In today’s fast-paced world, some migraines are caused by the stress of work, family commitments, and exhausting commute to and from work. Adopting meditation can be a safe and natural way to treat and prevent these migraines. If the idea of sitting quietly in a room doesn’t appeal to you try yoga or just focus on an activity -such as singing, playing an instrument or cooking. In similar vein, a whole-body massage can help you relax. A study found that frequent migraine sufferers had fewer headaches after six-weekly massage sessions.

Pop a supplement

Many people who suffer from migraines have vitamin and mineral deficiencies. One of the common mineral deficiencies is magnesium. A study found that daily magnesium supplements reduced migraine frequency by nearly 42 per cent compared to 16 per cent in the people who were given a placebo. Omega 3, butterbur, coenzyme Q10, and riboflavin supplements and foods can also help in the prevention of migraines.

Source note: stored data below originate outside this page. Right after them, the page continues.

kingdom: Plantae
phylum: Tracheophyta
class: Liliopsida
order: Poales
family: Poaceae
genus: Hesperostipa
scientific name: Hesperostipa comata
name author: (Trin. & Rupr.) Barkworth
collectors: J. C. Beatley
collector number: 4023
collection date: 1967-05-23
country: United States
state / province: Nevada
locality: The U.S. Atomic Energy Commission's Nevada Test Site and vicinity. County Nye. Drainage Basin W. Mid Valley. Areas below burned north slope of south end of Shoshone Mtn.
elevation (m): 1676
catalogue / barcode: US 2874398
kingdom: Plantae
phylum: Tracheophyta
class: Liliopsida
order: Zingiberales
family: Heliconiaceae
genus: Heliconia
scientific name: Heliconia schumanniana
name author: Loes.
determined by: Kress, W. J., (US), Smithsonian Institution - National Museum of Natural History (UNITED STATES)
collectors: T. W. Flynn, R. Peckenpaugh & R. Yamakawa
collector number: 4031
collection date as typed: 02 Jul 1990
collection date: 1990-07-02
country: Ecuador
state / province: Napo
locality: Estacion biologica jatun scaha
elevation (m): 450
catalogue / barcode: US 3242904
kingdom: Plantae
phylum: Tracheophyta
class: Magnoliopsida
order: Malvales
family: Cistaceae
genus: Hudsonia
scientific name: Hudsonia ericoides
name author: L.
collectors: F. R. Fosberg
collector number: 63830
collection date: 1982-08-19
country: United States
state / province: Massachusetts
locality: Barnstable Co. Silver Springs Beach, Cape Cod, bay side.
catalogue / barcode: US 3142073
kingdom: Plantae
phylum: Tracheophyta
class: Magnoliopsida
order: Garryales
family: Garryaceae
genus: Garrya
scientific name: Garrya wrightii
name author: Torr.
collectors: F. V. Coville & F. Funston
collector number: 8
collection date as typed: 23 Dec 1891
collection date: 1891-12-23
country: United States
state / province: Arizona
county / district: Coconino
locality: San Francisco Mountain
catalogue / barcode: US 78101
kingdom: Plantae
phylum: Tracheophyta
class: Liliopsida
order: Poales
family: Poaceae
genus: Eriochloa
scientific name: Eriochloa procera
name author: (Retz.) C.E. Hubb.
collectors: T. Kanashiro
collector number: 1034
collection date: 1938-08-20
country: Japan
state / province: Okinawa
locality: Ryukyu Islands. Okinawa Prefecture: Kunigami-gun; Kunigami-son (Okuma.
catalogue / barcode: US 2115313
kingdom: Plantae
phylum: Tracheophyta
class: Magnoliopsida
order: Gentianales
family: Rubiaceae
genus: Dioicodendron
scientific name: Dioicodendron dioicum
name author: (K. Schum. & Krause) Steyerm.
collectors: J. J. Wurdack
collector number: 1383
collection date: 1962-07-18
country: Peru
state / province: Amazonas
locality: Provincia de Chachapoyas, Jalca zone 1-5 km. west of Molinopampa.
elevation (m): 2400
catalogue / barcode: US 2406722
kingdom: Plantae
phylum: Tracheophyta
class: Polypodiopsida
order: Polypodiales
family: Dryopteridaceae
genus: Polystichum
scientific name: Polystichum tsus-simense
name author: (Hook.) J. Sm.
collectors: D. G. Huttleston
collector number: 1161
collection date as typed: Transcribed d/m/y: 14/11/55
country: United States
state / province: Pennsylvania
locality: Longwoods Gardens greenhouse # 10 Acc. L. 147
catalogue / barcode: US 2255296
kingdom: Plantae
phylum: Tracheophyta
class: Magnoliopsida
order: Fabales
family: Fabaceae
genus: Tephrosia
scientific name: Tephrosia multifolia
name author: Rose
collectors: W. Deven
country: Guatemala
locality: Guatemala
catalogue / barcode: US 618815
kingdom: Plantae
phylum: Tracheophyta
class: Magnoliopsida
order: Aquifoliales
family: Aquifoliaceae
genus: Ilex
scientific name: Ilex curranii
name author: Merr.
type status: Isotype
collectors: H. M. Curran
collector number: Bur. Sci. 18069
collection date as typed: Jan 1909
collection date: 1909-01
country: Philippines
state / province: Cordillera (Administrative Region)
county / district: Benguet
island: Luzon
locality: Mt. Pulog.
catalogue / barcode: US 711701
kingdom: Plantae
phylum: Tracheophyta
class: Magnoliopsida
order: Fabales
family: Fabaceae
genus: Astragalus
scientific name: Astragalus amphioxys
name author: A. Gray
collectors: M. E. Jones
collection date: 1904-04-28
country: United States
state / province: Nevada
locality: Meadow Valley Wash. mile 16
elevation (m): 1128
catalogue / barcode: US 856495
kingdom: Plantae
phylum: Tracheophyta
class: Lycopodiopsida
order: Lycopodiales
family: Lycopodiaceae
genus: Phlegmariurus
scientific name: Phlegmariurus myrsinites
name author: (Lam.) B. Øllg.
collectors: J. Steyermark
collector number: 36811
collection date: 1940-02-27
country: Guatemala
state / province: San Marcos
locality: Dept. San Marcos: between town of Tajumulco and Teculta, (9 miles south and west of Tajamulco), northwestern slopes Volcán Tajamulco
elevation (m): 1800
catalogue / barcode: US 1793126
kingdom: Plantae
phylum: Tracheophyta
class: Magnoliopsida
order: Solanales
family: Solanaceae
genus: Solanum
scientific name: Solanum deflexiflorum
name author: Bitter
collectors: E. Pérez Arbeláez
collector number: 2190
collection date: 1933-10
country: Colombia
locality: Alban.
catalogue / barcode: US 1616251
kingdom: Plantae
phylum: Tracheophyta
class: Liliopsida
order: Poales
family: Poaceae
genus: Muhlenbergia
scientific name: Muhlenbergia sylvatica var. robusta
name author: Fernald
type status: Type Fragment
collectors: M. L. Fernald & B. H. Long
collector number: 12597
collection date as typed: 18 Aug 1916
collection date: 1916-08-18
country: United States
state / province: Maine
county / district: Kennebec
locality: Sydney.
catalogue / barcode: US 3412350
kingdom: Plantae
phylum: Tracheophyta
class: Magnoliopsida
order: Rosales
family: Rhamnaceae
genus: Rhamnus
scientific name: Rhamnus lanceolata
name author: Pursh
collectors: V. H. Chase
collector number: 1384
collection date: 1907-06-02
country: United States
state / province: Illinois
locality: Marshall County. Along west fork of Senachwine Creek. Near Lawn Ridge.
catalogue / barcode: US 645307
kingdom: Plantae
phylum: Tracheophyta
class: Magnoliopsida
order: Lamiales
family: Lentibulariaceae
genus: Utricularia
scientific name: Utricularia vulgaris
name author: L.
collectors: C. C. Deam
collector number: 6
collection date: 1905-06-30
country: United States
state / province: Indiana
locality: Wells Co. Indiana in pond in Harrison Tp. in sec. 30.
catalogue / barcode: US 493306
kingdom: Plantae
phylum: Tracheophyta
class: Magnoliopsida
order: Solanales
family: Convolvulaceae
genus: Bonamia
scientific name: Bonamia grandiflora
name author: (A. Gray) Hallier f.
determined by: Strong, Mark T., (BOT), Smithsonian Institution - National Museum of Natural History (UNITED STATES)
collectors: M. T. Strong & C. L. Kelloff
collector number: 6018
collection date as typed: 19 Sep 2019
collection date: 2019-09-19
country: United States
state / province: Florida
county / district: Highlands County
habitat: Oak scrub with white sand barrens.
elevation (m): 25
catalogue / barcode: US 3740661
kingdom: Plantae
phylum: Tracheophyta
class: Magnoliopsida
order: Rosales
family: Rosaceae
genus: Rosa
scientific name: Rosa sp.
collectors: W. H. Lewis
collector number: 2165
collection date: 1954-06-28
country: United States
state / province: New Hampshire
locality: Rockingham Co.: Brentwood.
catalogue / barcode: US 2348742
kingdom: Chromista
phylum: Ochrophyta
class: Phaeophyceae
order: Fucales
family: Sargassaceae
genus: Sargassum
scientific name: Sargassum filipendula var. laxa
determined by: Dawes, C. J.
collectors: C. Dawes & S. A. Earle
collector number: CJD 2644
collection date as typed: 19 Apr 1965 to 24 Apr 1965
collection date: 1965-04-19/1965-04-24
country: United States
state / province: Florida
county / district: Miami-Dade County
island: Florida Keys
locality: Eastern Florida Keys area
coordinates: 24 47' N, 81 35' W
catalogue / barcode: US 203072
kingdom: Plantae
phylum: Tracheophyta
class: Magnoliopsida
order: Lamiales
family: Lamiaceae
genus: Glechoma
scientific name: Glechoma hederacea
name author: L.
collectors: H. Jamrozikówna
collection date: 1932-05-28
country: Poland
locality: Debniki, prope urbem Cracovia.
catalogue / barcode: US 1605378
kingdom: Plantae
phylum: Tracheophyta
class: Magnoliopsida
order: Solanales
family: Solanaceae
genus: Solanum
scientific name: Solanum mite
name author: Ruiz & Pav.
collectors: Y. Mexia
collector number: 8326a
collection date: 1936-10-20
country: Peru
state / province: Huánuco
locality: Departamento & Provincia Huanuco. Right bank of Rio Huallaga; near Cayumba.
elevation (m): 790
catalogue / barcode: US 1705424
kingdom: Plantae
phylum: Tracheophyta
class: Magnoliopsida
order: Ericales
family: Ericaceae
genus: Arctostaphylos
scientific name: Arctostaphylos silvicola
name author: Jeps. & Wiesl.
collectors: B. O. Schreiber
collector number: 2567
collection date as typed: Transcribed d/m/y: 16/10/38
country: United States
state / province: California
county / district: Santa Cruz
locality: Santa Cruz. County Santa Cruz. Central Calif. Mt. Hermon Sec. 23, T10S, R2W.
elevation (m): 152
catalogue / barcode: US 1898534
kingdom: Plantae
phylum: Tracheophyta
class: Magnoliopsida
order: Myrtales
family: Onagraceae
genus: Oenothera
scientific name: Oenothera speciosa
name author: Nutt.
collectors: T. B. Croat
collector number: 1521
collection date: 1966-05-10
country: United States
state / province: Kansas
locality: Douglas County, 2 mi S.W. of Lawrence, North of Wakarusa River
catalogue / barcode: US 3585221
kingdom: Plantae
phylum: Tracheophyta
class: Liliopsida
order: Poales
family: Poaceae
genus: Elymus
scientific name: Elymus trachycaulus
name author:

These foods include oily fish, flax seeds, nuts, milk, and leafy green vegetables. However, consult your doctor before taking supplements for migraines.

Take computer breaks

Poring over your laptop, desktop, iPad, and phone all day every day strains your eyes, making you more susceptible to migraines. Take regular breaks from your computer and phone and you might just have less frequent headaches and migraines. When at work, you can take a 30-minute break to have tea with your colleagues, go for lunch, or take a short walk around the block. While at it, keep away from the TV and movie theatres- flashing lights from the screen are a common migraine trigger for many people.